What the exercise asks → In the passage about Evelyn Wood and the Victoria Cross below, who received the letter that Wood's father wrote asking for a VC for his son?

[Supplied passage Boundary: Start]

Some who felt they had been unfairly jilted of a VC at the Crimea had better luck in the Mutiny. Evelyn Wood fought at the Crimea as a midshipman, part of the Naval Brigade. He had sufficient foresight to appreciate that a decoration created by the Queen, and for which the Queen had great personal affection, might be a useful stepping stone for a military career.12 Wood had served as an aide-de-camp to Captain Peel and joined a fellow aide-de-camp, Edward St John Daniel, in rescuing Peel once he was wounded in action. For this, Daniel received the VC; Wood did not. Wood’s father, Sir John Page Wood, decided to pull some strings. He wrote to Lord Panmure, Secretary of State for War, on 4 March 1857, pleading for his son to be awarded a VC, adding that Daniel was unscathed, while his son was wounded yet still carried on. His letter ended with a rhetorical flourish: ‘I appeal to your Lordship from the decision of the Admiralty, to do justice to this young man, who has fairly deserved this order, by his blood.’13 Evelyn Wood had better luck in the Indian Mutiny. The London Gazette of 4 September 1860 announced that the Queen was ‘graciously pleased to signify her intention to confer the decoration of the Victoria Cross’ on Lieutenant Henry Evelyn Wood of the 17th Lancers. He gained his Mutiny VC for attacking ‘almost single-handed, a body of rebels who had made a stand, whom he routed’. That ‘almost’ is a nice touch. Wood’s case is an example of the tendency at the time to award VCs not simply for one but for several gallant acts – and for rewarding individuals who may have, for one reason or another, been unsuccessful on previous occasions. Wood’s Mutiny VC was an instance of persistence, as well as courage, being rewarded.

[Supplied passage Boundary: End]
[Information given Boundary: Start]

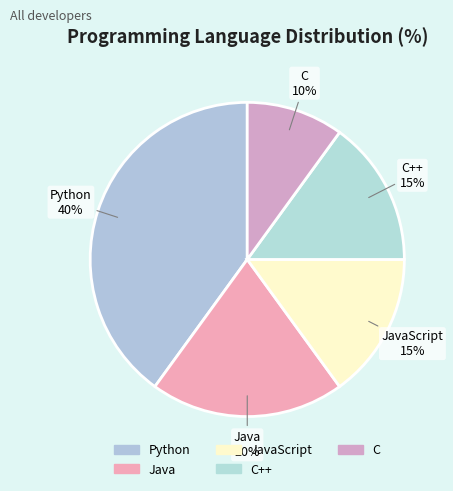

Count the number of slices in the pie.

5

[Information given Boundary: End]
[Information given Boundary: Start]

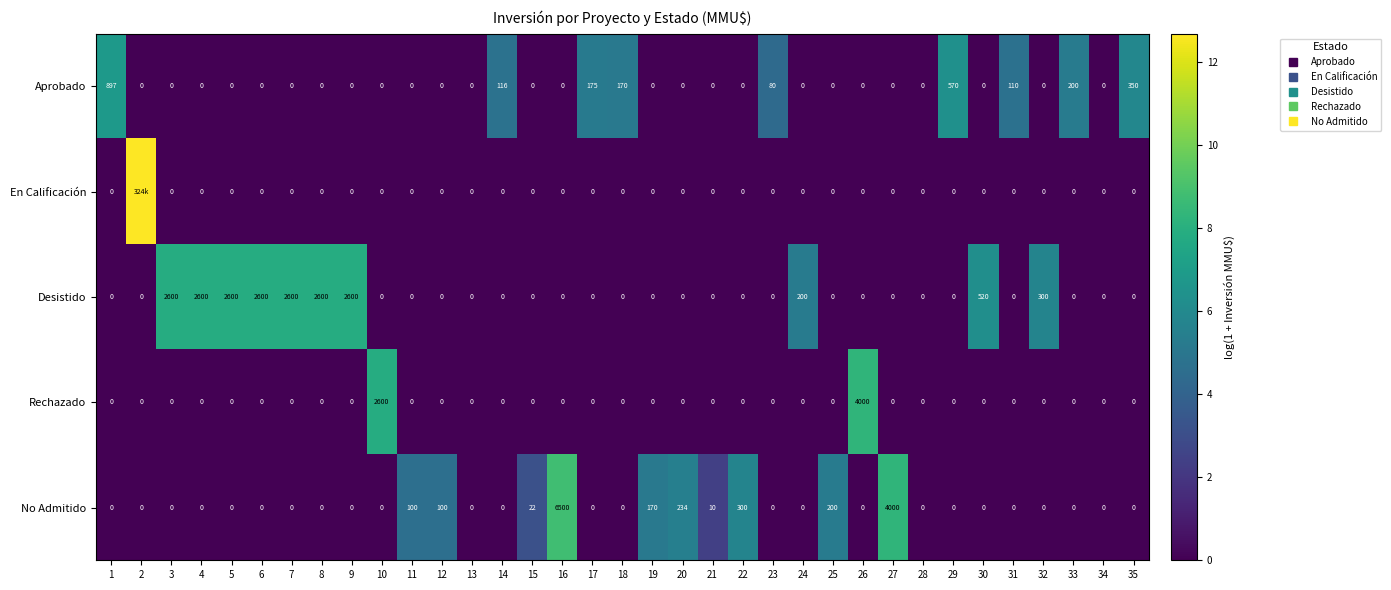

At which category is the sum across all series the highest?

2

[Information given Boundary: End]
[Information given Boundary: Start]

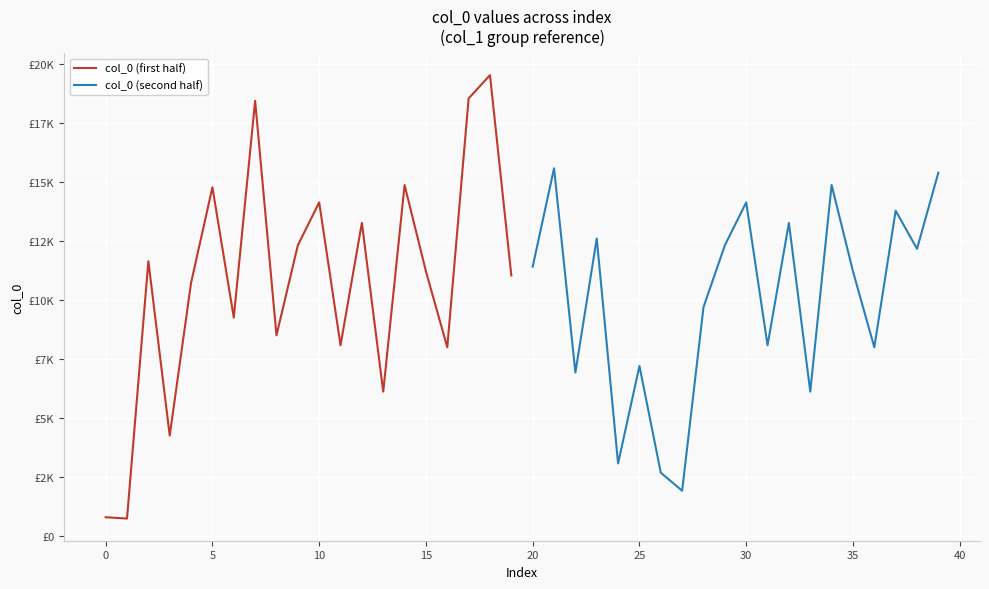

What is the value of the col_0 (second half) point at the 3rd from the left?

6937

[Information given Boundary: End]

Completed exercise → Lord Panmure, Secretary of State for War.